• Excerpted text
----
Mike’s news last week concerning a remake of the classic 1967 British television show The Prisoner put me in a mind the other night to drag out my copy of the show on dvd. Though I’ve seen the show before now obviously, from watching the first episode I was hooked again. So I’ve decided, as time permits, to watch it and comment on the episodes here.
Why should I do this? By turns brilliant, baffling, and infuriating, The Prisoner is, in my humble opinion, the finest television program ever made, so far ahead of its time that today, over 40 years after the initial broadcast, it’s still ahead of the times, a show that makes Lost, which borrows liberally from The Prisoner, look as easy to figure out as Dora The Explorer.
In this post, the first of several, I’d like to go into detail as to what I love about this show, and why you should watch it. Although I’ll discuss the plot, it’s impossible spoil the show, because years after watching it for the first time, I still don’t know what it was about, nor does anyone except for the program’s creator, actor Patrick McGoohan.
----
• Collected data entries

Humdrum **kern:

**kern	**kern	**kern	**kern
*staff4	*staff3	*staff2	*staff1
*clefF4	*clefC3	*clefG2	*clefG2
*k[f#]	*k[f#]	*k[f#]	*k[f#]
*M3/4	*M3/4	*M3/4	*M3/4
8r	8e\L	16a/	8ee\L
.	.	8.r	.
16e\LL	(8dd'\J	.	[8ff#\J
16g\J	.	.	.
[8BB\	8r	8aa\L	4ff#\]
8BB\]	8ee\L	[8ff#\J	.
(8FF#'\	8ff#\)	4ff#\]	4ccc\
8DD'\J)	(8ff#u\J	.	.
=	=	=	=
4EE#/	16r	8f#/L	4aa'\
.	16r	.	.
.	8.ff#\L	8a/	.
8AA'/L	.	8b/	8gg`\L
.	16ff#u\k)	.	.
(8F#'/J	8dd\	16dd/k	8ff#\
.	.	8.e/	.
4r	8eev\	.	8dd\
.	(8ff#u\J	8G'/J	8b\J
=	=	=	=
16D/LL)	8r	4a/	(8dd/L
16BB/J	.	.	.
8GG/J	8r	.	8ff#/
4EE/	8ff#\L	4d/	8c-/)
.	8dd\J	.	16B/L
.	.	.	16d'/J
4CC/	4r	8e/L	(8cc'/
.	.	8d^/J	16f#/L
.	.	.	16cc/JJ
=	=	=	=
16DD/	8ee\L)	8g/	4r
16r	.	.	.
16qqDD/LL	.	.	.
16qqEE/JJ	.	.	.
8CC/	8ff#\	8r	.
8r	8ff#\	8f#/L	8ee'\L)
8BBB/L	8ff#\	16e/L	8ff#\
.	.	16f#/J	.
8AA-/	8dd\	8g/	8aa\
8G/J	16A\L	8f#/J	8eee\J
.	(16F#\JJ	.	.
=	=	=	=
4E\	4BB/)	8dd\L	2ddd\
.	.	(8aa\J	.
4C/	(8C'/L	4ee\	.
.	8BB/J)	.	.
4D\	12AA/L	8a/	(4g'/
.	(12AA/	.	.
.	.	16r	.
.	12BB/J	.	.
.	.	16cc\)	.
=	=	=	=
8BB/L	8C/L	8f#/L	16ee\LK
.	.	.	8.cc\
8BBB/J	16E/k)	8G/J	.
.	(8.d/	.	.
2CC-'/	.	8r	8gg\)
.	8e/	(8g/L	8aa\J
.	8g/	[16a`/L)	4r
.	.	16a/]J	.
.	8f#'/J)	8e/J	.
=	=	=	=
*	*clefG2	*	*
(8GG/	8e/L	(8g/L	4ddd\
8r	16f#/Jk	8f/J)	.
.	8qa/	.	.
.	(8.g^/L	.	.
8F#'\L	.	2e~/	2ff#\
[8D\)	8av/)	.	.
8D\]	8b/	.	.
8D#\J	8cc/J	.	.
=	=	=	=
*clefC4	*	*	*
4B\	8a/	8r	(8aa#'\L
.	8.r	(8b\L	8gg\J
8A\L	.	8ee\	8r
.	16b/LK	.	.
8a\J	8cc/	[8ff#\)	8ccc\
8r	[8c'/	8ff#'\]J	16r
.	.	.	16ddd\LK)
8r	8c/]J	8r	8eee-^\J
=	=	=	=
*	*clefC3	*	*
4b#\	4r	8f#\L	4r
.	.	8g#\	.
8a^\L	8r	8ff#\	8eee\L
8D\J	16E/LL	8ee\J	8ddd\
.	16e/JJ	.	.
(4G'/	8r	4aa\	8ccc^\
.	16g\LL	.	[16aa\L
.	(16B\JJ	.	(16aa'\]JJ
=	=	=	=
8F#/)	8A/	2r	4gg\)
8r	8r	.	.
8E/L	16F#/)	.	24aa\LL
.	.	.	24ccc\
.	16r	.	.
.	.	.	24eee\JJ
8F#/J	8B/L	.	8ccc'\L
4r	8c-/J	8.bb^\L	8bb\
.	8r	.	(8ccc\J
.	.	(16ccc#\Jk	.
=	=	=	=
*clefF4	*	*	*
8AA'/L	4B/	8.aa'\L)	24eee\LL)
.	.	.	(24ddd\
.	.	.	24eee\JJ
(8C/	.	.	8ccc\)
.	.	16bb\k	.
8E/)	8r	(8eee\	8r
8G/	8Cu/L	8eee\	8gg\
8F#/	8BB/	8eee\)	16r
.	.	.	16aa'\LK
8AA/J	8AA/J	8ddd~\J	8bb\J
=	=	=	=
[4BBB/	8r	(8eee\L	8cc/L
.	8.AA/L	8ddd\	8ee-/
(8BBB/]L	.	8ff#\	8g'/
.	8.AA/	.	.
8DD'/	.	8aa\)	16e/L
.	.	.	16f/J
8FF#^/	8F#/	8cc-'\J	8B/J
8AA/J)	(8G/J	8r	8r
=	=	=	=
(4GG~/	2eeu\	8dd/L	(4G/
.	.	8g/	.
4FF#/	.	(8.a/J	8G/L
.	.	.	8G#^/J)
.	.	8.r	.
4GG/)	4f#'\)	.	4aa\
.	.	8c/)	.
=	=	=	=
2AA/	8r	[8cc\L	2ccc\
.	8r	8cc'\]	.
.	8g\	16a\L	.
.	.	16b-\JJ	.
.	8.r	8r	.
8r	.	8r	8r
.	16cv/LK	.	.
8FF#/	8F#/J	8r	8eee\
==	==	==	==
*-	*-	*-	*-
----
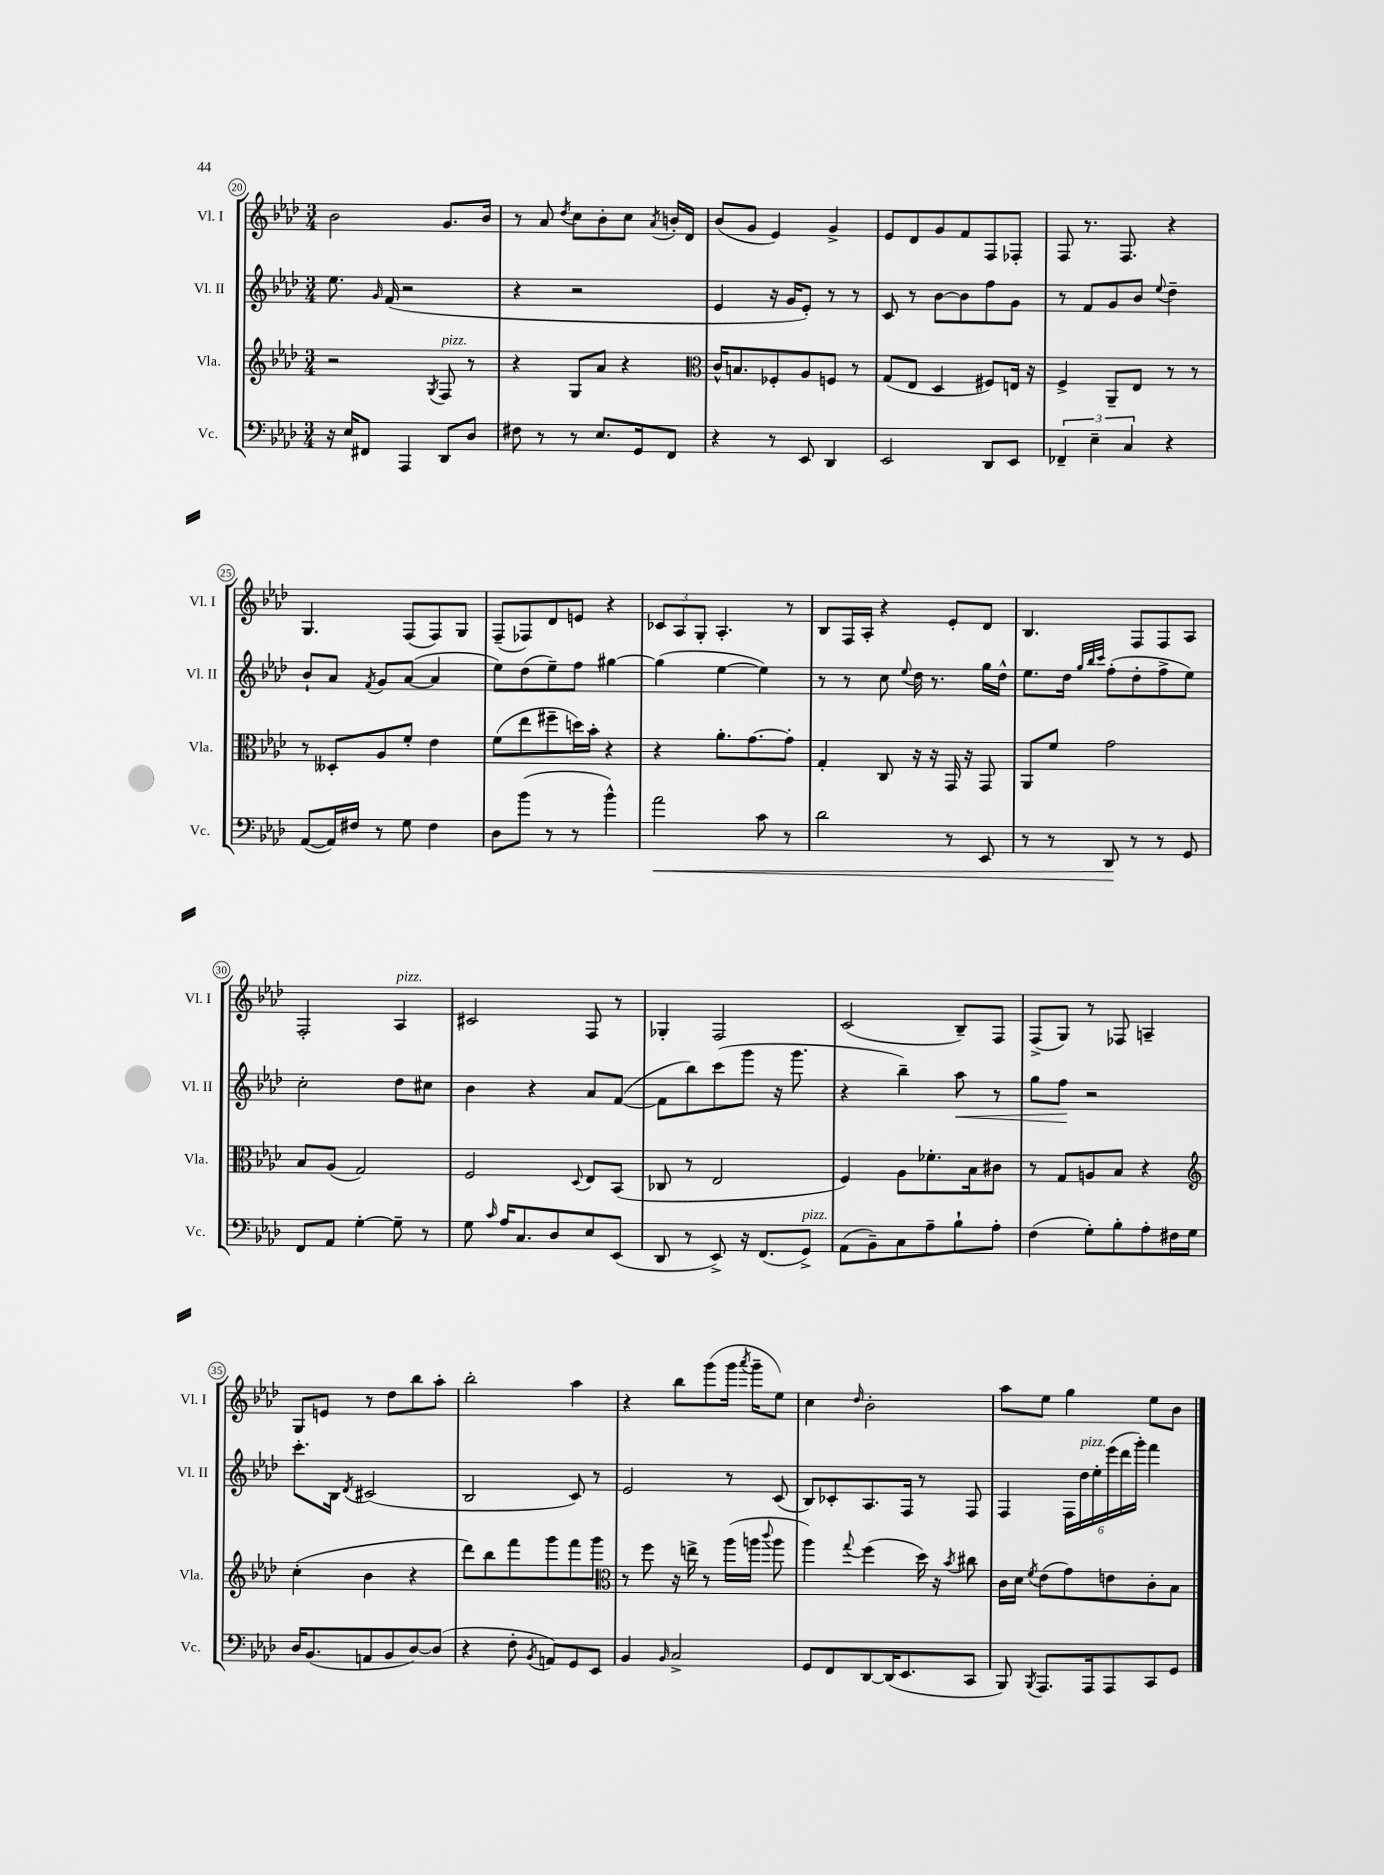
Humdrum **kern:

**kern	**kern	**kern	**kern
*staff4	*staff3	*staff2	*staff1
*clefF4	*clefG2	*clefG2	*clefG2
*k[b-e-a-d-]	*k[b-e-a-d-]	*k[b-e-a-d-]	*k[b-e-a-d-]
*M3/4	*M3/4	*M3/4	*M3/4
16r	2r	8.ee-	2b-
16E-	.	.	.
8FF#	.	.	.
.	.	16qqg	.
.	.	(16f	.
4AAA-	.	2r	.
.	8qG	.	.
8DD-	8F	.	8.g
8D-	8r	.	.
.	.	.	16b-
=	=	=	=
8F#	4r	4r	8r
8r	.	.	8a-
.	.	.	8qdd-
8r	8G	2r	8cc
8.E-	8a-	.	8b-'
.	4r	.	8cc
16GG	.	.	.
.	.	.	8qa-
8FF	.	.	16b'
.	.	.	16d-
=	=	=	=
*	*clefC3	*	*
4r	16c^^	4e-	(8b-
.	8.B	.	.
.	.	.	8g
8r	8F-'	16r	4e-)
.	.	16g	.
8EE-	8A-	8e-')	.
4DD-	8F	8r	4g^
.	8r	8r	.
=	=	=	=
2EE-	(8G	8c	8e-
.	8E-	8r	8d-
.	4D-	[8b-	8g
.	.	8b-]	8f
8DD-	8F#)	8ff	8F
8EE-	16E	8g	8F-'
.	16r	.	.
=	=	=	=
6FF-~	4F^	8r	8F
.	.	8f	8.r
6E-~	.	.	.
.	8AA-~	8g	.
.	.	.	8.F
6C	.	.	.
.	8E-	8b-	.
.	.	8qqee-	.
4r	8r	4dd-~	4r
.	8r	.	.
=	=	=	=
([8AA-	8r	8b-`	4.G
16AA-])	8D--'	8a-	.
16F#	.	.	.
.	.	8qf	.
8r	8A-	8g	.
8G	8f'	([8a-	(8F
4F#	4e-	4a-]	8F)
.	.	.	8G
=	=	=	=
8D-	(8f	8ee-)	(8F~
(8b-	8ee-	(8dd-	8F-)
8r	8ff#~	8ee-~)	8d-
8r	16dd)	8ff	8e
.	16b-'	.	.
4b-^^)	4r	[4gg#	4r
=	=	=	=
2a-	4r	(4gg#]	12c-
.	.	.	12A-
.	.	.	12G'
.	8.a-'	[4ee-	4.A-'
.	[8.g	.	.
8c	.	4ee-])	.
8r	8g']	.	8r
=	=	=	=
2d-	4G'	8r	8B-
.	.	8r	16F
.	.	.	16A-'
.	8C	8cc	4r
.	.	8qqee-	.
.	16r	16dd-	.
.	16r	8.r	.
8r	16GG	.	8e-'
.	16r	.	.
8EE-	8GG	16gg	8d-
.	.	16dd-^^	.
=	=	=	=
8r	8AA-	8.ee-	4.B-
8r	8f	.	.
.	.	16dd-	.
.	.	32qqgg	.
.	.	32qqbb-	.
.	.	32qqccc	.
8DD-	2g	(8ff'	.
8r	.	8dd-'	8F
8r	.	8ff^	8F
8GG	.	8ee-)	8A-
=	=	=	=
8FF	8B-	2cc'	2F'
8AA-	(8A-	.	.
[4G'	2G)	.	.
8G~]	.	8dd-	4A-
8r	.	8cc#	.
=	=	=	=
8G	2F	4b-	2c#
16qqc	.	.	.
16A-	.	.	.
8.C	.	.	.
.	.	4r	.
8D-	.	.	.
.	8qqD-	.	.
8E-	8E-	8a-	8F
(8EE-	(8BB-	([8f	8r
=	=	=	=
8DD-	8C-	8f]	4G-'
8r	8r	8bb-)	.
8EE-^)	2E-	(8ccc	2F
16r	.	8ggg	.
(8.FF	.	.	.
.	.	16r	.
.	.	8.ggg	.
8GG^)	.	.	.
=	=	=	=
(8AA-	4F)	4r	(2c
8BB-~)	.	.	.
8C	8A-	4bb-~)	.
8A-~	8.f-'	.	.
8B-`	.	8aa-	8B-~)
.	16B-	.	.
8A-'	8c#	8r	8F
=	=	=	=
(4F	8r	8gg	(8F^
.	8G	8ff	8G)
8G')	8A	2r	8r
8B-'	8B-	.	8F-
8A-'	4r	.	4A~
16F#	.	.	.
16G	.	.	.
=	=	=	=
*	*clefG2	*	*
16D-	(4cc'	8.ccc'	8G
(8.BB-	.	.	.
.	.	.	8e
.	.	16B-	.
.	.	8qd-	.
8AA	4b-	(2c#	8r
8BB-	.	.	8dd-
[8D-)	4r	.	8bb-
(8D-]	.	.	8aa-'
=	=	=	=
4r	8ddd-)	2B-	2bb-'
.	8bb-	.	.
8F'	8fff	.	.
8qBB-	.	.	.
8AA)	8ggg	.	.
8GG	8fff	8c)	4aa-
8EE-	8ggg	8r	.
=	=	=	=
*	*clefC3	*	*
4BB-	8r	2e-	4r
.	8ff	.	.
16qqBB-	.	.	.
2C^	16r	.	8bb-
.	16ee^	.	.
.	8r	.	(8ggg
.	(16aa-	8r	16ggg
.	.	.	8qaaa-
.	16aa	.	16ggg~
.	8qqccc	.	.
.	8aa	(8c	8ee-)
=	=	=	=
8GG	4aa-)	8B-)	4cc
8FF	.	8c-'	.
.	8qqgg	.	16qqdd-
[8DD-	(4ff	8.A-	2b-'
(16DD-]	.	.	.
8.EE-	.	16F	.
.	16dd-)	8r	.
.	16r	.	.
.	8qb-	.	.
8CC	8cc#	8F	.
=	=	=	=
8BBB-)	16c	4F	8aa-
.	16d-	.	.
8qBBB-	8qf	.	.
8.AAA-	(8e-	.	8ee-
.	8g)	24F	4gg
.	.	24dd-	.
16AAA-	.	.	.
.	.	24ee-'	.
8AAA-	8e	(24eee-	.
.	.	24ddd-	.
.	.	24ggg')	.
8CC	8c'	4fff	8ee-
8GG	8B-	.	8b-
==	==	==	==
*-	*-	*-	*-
----
• Set problem 1
Decide whether each statement agrees with the post about The Prisoner, answering yes or no and quoting the words of the post that settle it. (a) The Prisoner was a British show from 1967. (b) The writer says Lost draws on The Prisoner. (c) The writer now understands what the show was about.
• Set problem 2
Duplicate the part of the post about The Prisoner that opens with the words containing "Why should I" and closes with "actor Patrick McGoohan.".
• Set problem 3
Answer these questions from the post about The Prisoner.
(a) Who does the post name as the program's creator?
(b) In what format does the writer own a copy of the show?
(c) How long ago was the show first broadcast, according to the post?

• Task output 1
(a) Yes: "the classic 1967 British television show The Prisoner"
(b) Yes: "Lost, which borrows liberally from The Prisoner"
(c) No: "I still don’t know what it was about"

• Task output 2
Why should I do this? By turns brilliant, baffling, and infuriating, The Prisoner is, in my humble opinion, the finest television program ever made, so far ahead of its time that today, over 40 years after the initial broadcast, it’s still ahead of the times, a show that makes Lost, which borrows liberally from The Prisoner, look as easy to figure out as Dora The Explorer.
In this post, the first of several, I’d like to go into detail as to what I love about this show, and why you should watch it. Although I’ll discuss the plot, it’s impossible spoil the show, because years after watching it for the first time, I still don’t know what it was about, nor does anyone except for the program’s creator, actor Patrick McGoohan.

• Task output 3
(a) Actor Patrick McGoohan
(b) DVD
(c) Over 40 years